Internet et Google mis en cause
Depuis quelques temps et encore plus depuis ces jours derniers, certains.es activistes et médias accusent internet de complicité passive. Lorsqu’il est tapé sur un moteur de recherche, le mot “lesbienne” nous envoie presque systématiquement sur des sites pornographiques. C’est pratiquement toujours ce qui apparaît en premier résultat. Le mot “gay” lui, renvoie plutôt vers des articles de société, des adresses LGBT friendly ou encore des liens vers des sites de rencontres. Encore une fois cette “fracture” fait des dégâts énormes. C’est entre autre à cause de cela que de nombreuses personnes concernées négligent volontairement l’usage du mot “lesbienne”, devenu tabou malgré lui. Le site d’actualité informatique et numérique Numerama avait déjà soulevé le problème il y a quelques mois. Nous vous invitons d’ailleurs à lire le Twitter thread de Marie Turcan, (rédactrice en chef du site) à ce sujet. Un problème également exposé par Fanchon, cyber-activiste à l’origine du hashtag #SEOLesbienne, qui se bat pour que le mot “lesbienne” bénéficie d’un meilleur référencement sur Internet.
À SEO, comprenez Search Engine Opération, système de techniques mis en œuvre pour améliorer le positionnement des sites web sur les pages de résultats de moteurs de recherche.

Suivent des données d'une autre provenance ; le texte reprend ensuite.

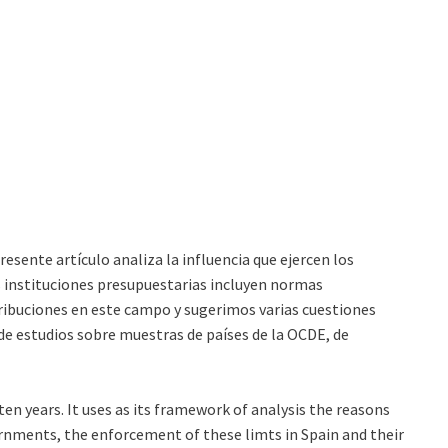
resente artículo analiza la influencia que ejercen los
s instituciones presupuestarias incluyen normas
ribuciones en este campo y sugerimos varias cuestiones
e estudios sobre muestras de países de la OCDE, de
ten years. It uses as its framework of analysis the reasons
ernments, the enforcement of these limts in Spain and their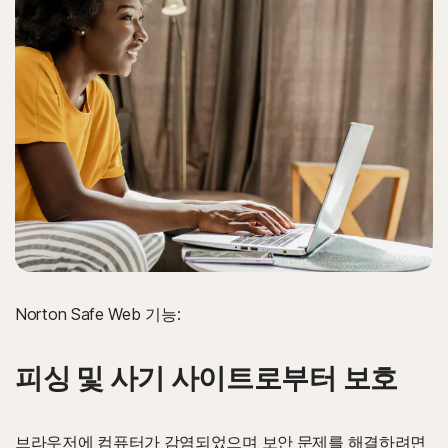
Norton Safe Web 기능:
피싱 및 사기 사이트로부터 보호
브라우저에 컴퓨터가 감염되었으며 보안 문제를 해결하려면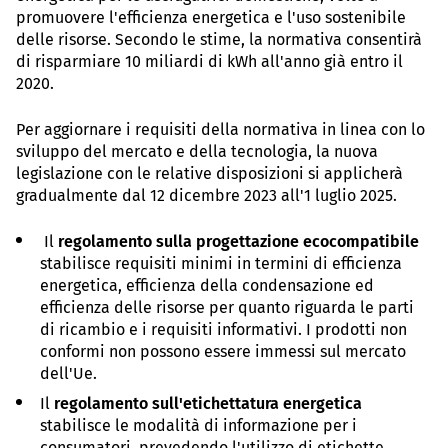
promuovere l'efficienza energetica e l'uso sostenibile
delle risorse. Secondo le stime, la normativa consentirà
di risparmiare 10 miliardi di kWh all'anno già entro il
2020.
Per aggiornare i requisiti della normativa in linea con lo
sviluppo del mercato e della tecnologia, la nuova
legislazione con le relative disposizioni si applicherà
gradualmente dal 12 dicembre 2023 all'1 luglio 2025.
Il
regolamento sulla progettazione ecocompatibile
stabilisce requisiti minimi in termini di efficienza
energetica, efficienza della condensazione ed
efficienza delle risorse per quanto riguarda le parti
di ricambio e i requisiti informativi. I prodotti non
conformi non possono essere immessi sul mercato
dell'Ue.
Il
regolamento sull'etichettatura energetica
stabilisce le modalità di informazione per i
consumatori, prevedendo l'utilizzo di etichette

À l’heure où les médias optent plutôt pour le terme “homosexuelle” et où certains réseaux sociaux censurent celui de “lesbienne” car automatiquement associé au sexe, elle estime que le militantisme se passe aussi sur internet. Selon elle, un référencement plus juste contribue à une meilleure représentation et de ce fait, à la lutte contre la lesbophobie. Il y a aujourd’hui un besoin urgent de désexualiser le terme. Cependant, selon les experts.es du numérique, la présence récurrente des sites pornographiques dans les résultats de recherche dépendrait avant tout du comportement des internautes. Pour pallier au problème, Fanchon appelle les médias et les personnes concernées à utiliser et à se réapproprier ce mot pour espérer lui apporter une toute autre visibilité. La solution la plus efficace serait l’intervention directe des moteurs de recherche eux-mêmes. Pour l’instant, il semble que ceux-ci fassent la sourde oreille mais ne nous décourageons pas !
La police britannique a récemment annoncé que les cinq agresseurs avaient été retrouvés grâce à un appel à témoin, puis interpellés.